Johnson & Johnson Vision released a paper on “A Model of Visual Impairment as a Function of Age and Axial Length.” The paper models visual impairment from a published report that presented the cumulative risk of visual impairment as a function of age and axial length combined with life expectancy data for the U.S. population, allowing the benefits of myopia management to be explored. For example, restricting axial elongation in a patient destined to have an axial length of 26mm by just half a millimeter might help prevent one year of visual impairment.

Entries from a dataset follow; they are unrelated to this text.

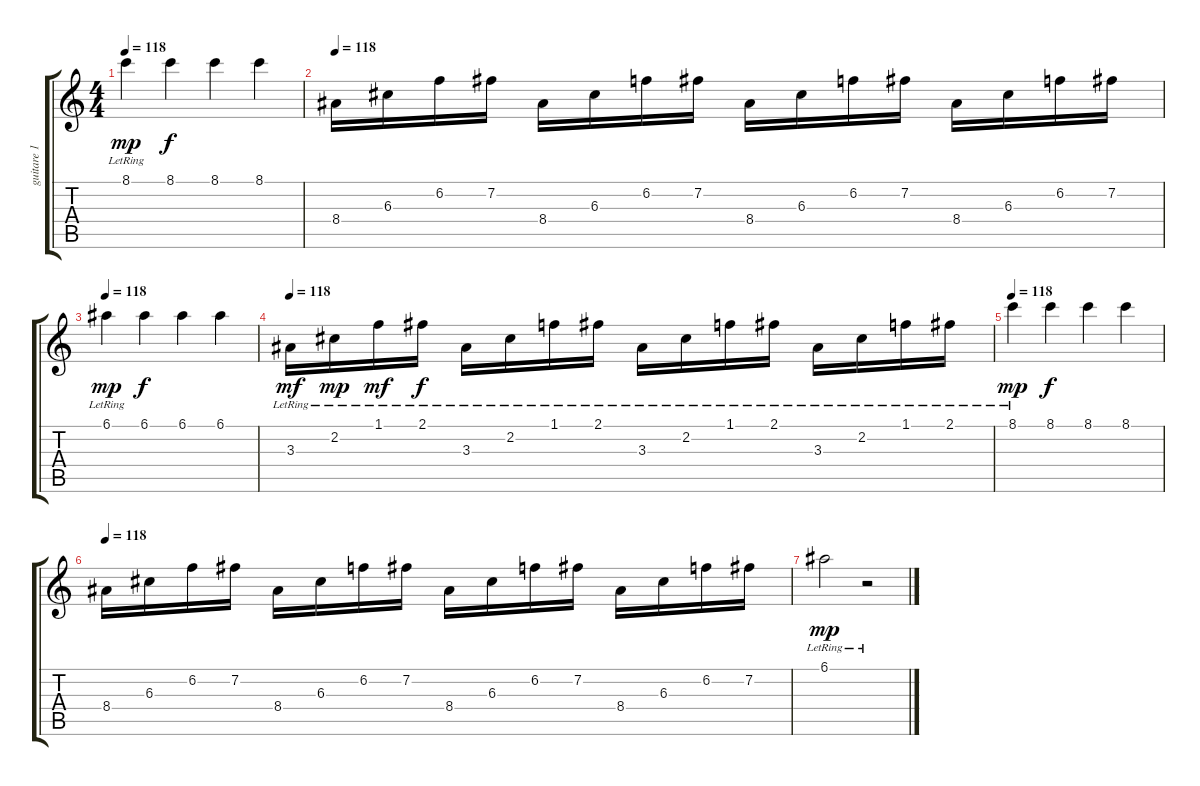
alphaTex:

\track ("guitare 1" "guitare 1") {instrument acousticguitarnylon}
\staff {score tabs}
\tuning (E4 B3 G3 D3 A2 E2) {hide}
\ts (4 4)
\tempo 118
\clef g2
\ks c
8.1{lr}.4{dy mp volume 16} 8.1.4{dy f volume 13} 8.1.4{volume 10} 8.1.4{volume 8} |
\tempo 118
8.4.16{volume 16} 6.3.16 6.2.16 7.2.16 8.4.16{volume 13} 6.3.16 6.2.16 7.2.16 8.4.16{volume 10} 6.3.16 6.2.16 7.2.16 8.4.16{volume 8} 6.3.16 6.2.16 7.2.16 |
\tempo 118
6.1{lr}.4{dy mp volume 16} 6.1.4{dy f volume 13} 6.1.4{volume 10} 6.1.4{volume 8} |
\tempo 118
3.3{lr}.16{dy mf volume 16} 2.2{lr}.16{dy mp} 1.1{lr}.16{dy mf} 2.1{lr}.16{dy f} 3.3{lr}.16{volume 13} 2.2{lr}.16 1.1{lr}.16 2.1{lr}.16 3.3{lr}.16{volume 10} 2.2{lr}.16 1.1{lr}.16 2.1{lr}.16 3.3{lr}.16{volume 8} 2.2{lr}.16 1.1{lr}.16 2.1{lr}.16 |
\tempo 118
8.1{lr}.4{dy mp volume 16} 8.1.4{dy f volume 13} 8.1.4{volume 10} 8.1.4{volume 8} |
\tempo 118
8.4.16{volume 16} 6.3.16 6.2.16 7.2.16 8.4.16{volume 13} 6.3.16 6.2.16 7.2.16 8.4.16{volume 10} 6.3.16 6.2.16 7.2.16 8.4.16{volume 8} 6.3.16 6.2.16 7.2.16 |
6.1{lr}.2{dy mp} r.2
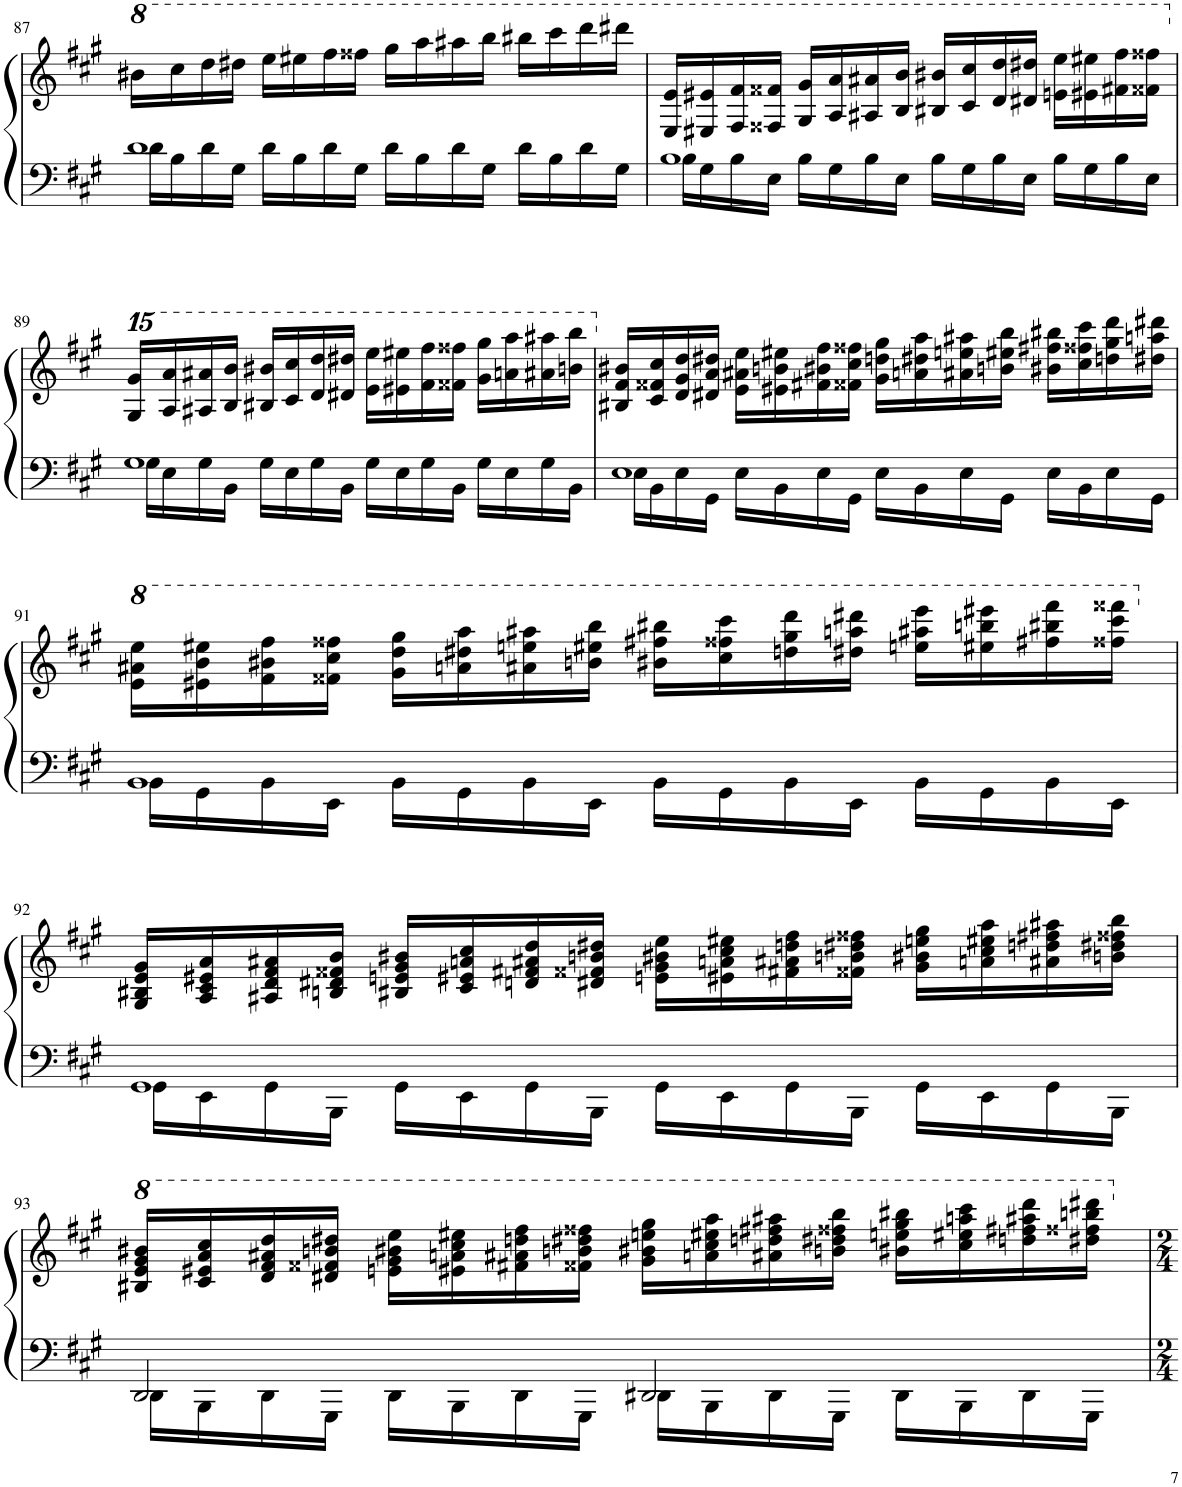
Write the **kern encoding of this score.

**kern	**kern
*part1	*part1
*staff2	*staff1
*I"Piano	*
*I'Pno.	*
!!LO:PB:g=z
*clefF4	*clefG2
*k[f#c#g#]	*k[f#c#g#]
*M4/4	*M4/4
=87	=87
*^	*
*	*	*8va
1d	16d\LL	16bb#X\LL
.	16B\	16ccc#\
.	16d\	16ddd\
.	16G#\JJ	16ddd#X\JJ
.	16d\LL	16eee\LL
.	16B\	16eee#X\
.	16d\	16fff#\
.	16G#\JJ	16fff##X\JJ
.	16d\LL	16ggg#\LL
.	16B\	16aaa\
.	16d\	16aaa#X\
.	16G#\JJ	16bbb\JJ
.	16d\LL	16bbb#X\LL
.	16B\	16cccc#\
.	16d\	16dddd\
.	16G#\JJ	16dddd#X\JJ
=88	=88	=88
1B	16B\LL	16e/ 16ee/LL
.	16G#\	16e#X/ 16ee#X/
.	16B\	16f#/ 16ff#/
.	16E\JJ	16f##X/ 16ff##X/JJ
.	16B\LL	16g#/ 16gg#/LL
.	16G#\	16a/ 16aa/
.	16B\	16a#X/ 16aa#X/
.	16E\JJ	16b/ 16bb/JJ
.	16B\LL	16b#X/ 16bb#X/LL
.	16G#\	16cc#/ 16ccc#/
.	16B\	16dd/ 16ddd/
.	16E\JJ	16dd#X/ 16ddd#X/JJ
.	16B\LL	16een\ 16eee\LL
.	16G#\	16ee#X\ 16eee#X\
.	16B\	16ff#X\ 16fff#\
.	16E\JJ	16ff##X\ 16fff##X\JJ
!!LO:LB:g=z
=89	=89	=89
*	*	*X8va
*	*	*15ma
1G#	16G#\LL	16gg#/ 16ggg#/LL
.	16E\	16aa/ 16aaa/
.	16G#\	16aa#X/ 16aaa#X/
.	16BB\JJ	16bb/ 16bbb/JJ
.	16G#\LL	16bb#X/ 16bbb#X/LL
.	16E\	16ccc#/ 16cccc#/
.	16G#\	16ddd/ 16dddd/
.	16BB\JJ	16ddd#X/ 16dddd#X/JJ
.	16G#\LL	16eee\ 16eeee\LL
.	16E\	16eee#X\ 16eeee#X\
.	16G#\	16fff#\ 16ffff#\
.	16BB\JJ	16fff##X\ 16ffff##X\JJ
.	16G#\LL	16ggg#\ 16gggg#\LL
.	16E\	16aaan\ 16aaaa\
.	16G#\	16aaa#X\ 16aaaa#X\
.	16BB\JJ	16bbbn\ 16bbbb\JJ
=90	=90	=90
*	*	*X15ma
1E	16E\LL	16B#X/ 16f#/ 16b#X/LL
.	16BB\	16c#/ 16f##X/ 16cc#/
.	16E\	16d/ 16g#/ 16dd/
.	16GG#\JJ	16d#X/ 16a/ 16dd#X/JJ
.	16E\LL	16e\ 16a#X\ 16ee\LL
.	16BB\	16e#X\ 16bn\ 16ee#X\
.	16E\	16f#X\ 16b#X\ 16ff#\
.	16GG#\JJ	16f##X\ 16cc#\ 16ff##X\JJ
.	16E\LL	16g#\ 16ddn\ 16gg#\LL
.	16BB\	16an\ 16dd#X\ 16aa\
.	16E\	16a#X\ 16een\ 16aa#X\
.	16GG#\JJ	16bn\ 16ee#X\ 16bb\JJ
.	16E\LL	16b#X\ 16ff#X\ 16bb#X\LL
.	16BB\	16cc#\ 16ff##X\ 16ccc#\
.	16E\	16ddn\ 16gg#\ 16ddd\
.	16GG#\JJ	16dd#X\ 16aan\ 16ddd#X\JJ
!!LO:LB:g=z
=91	=91	=91
*	*	*8va
1BB	16BB\LL	16ee\ 16aa#X\ 16eee\LL
.	16GG#\	16ee#X\ 16bb\ 16eee#X\
.	16BB\	16ff#\ 16bb#X\ 16fff#\
.	16EE\JJ	16ff##X\ 16ccc#\ 16fff##X\JJ
.	16BB\LL	16gg#\ 16ddd\ 16ggg#\LL
.	16GG#\	16aan\ 16ddd#X\ 16aaa\
.	16BB\	16aa#X\ 16eeen\ 16aaa#X\
.	16EE\JJ	16bbn\ 16eee#X\ 16bbb\JJ
.	16BB\LL	16bb#X\ 16fff#X\ 16bbb#X\LL
.	16GG#\	16ccc#\ 16fff##X\ 16cccc#\
.	16BB\	16dddn\ 16ggg#\ 16dddd\
.	16EE\JJ	16ddd#X\ 16aaan\ 16dddd#X\JJ
.	16BB\LL	16eeen\ 16aaa#X\ 16eeee\LL
.	16GG#\	16eee#X\ 16bbbn\ 16eeee#X\
.	16BB\	16fff#X\ 16bbb#X\ 16ffff#\
.	16EE\JJ	16fff##X\ 16cccc#\ 16ffff##X\JJ
!!LO:LB:g=z
=92	=92	=92
*	*	*X8va
1GG#	16GG#\LL	16G#/ 16B#X/ 16e/ 16g#/LL
.	16EE\	16A/ 16c#/ 16e#X/ 16a/
.	16GG#\	16A#X/ 16d/ 16f#/ 16a#X/
.	16BBB\JJ	16Bn/ 16d#X/ 16f##X/ 16b/JJ
.	16GG#\LL	16B#X/ 16en/ 16g#/ 16b#X/LL
.	16EE\	16c#/ 16e#X/ 16an/ 16cc#/
.	16GG#\	16dn/ 16f#X/ 16a#X/ 16dd/
.	16BBB\JJ	16d#X/ 16f##X/ 16bn/ 16dd#X/JJ
.	16GG#\LL	16en\ 16g#\ 16b#X\ 16ee\LL
.	16EE\	16e#X\ 16an\ 16cc#\ 16ee#X\
.	16GG#\	16f#X\ 16a#X\ 16ddn\ 16ff#\
.	16BBB\JJ	16f##X\ 16bn\ 16dd#X\ 16ff##X\JJ
.	16GG#\LL	16g#\ 16b#X\ 16een\ 16gg#\LL
.	16EE\	16an\ 16cc#\ 16ee#X\ 16aa\
.	16GG#\	16a#X\ 16ddn\ 16ff#X\ 16aa#X\
.	16BBB\JJ	16bn\ 16dd#X\ 16ff##X\ 16bb\JJ
!!LO:LB:g=z
=93	=93	=93
*	*	*8va
2DD/	16DD\LL	16b#X/ 16ee/ 16gg#/ 16bb#X/LL
.	16BBB\	16cc#/ 16ee#X/ 16aa/ 16ccc#/
.	16DD\	16dd/ 16ff#/ 16aa#X/ 16ddd/
.	16GGG#\JJ	16dd#X/ 16ff##X/ 16bbn/ 16ddd#X/JJ
.	16DD\LL	16een\ 16gg#\ 16bb#X\ 16eee\LL
.	16BBB\	16ee#X\ 16aan\ 16ccc#\ 16eee#X\
.	16DD\	16ff#X\ 16aa#X\ 16dddn\ 16fff#\
.	16GGG#\JJ	16ff##X\ 16bbn\ 16ddd#X\ 16fff##X\JJ
2DD#X/	16DD#\LL	16gg#\ 16bb#X\ 16eeen\ 16ggg#\LL
.	16BBB\	16aan\ 16ccc#\ 16eee#X\ 16aaa\
.	16DD#\	16aa#X\ 16dddn\ 16fff#X\ 16aaa#X\
.	16GGG#\JJ	16bbn\ 16ddd#X\ 16fff##X\ 16bbb\JJ
.	16DD#\LL	16bb#X\ 16eeen\ 16ggg#\ 16bbb#X\LL
.	16BBB\	16ccc#\ 16eee#X\ 16aaan\ 16cccc#\
.	16DD#\	16dddn\ 16fff#X\ 16aaa#X\ 16dddd\
.	16GGG#\JJ	16ddd#X\ 16fff##X\ 16bbbn\ 16dddd#X\JJ
*	*	*X8va
*v	*v	*
=	=
*-	*-
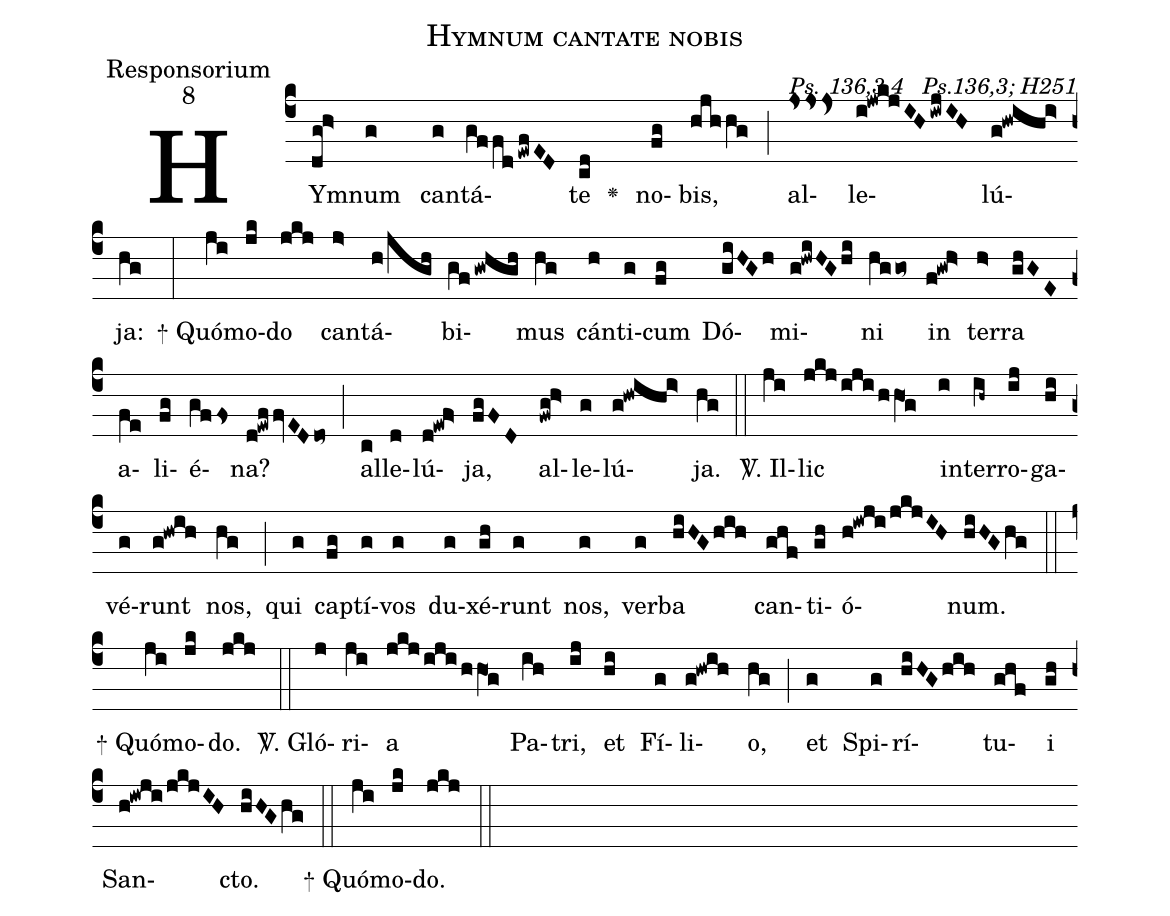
name:Hymnum cantate nobis;
office-part:Responsorium;
mode:8;
commentary:ꝶ Ps. 136,3.4 ꝟ Ps.136,3; H251;
%%
(c4)HYm(dg!h>)num(g) can(g)tá(gf/fdewfED)te(cd)
<v>\greheightstar</v>()
no(fg)bis,(hjh/hg) (;)
al(jssjs>)le(i!jwkjIHiwjIH)lú(g!hwihi>)ja:(hg) (:)

+ Quó(ji)mo(jk)do(jkj) can(j>)tá(h/jgh)bi(gfgwhgh)mus(hg)
cán(h)ti(g)cum(fg) Dó(giHGh)mi(g!hwiHGhi)ni(hggo~)
in(f!gwh>) ter(h>)ra(ghGE) a(fe)li(fg)é(gffs)na?(d!ewffvEDdo~) (;)
al(c)le(d)lú(d!ewf>)ja,(fgFD) al(fwg!h>)le(g)lú(g!hwihi>)ja.(hg) (::)

<sp>V/</sp>.
Il(ji)lic(jkj/iji/hhO1g) in(i)ter(ih~)ro(ij)ga(hi)vé(g)runt(g!hwih) nos,(hg) (;)
qui(g) cap(fg)tí(g)vos(g) du(g)xé(gh)runt(g) nos,(g)
ver(g)ba(hiHGhih) can(ghf)ti(gh)ó(h!iwji/jkjIH)num.(hiHGhg) (::)

+ Quó(ji)mo(jk)do.(jkj) (::)

<sp>V/</sp>.
Gló(j)ri(ji)a(jkj/iji/hhO1g) Pa(ih)tri,(ij)
et(hi) Fí(g)li(g!hwih)o,(hg) (;)
et(g) Spi(g)rí(hiHGhih)tu(ghf)i(gh)
San(h!iwji/jkjIH)cto.(hiHGhg) (::)

+ Quó(ji)mo(jk)do.(jkj) (::)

Using existing comprehensive data on visual impairment as a function of axial length for 9,074 subjects (JAMA Ophthalmology 2016;134:1355-63), Noel Brennan, BOptom, MScOptom, PhD, FAAO, research fellow at Johnson & Johnson Vision, and Mark Bullimore, MCOptom, PhD, FAAO, adjunct professor at the University of Houston, presented a model of visual impairment as a function of age and axial length during Academy 2020 at Home by the American Academy of Optometry. Using the data, they determined that the cumulative risk of visual impairment increases exponentially with both age and axial length—on average 54 percent per millimeter of axial length. They concluded: “Our model shows the cumulative risk of visual impairment as a function of age and axial length. The model allows the benefits of myopia control to be explored, for example, slowing axial elongation such that a patient destined to have an axial length of 26 mm instead ends up at 25.5 mm should prevent one year of visual impairment.”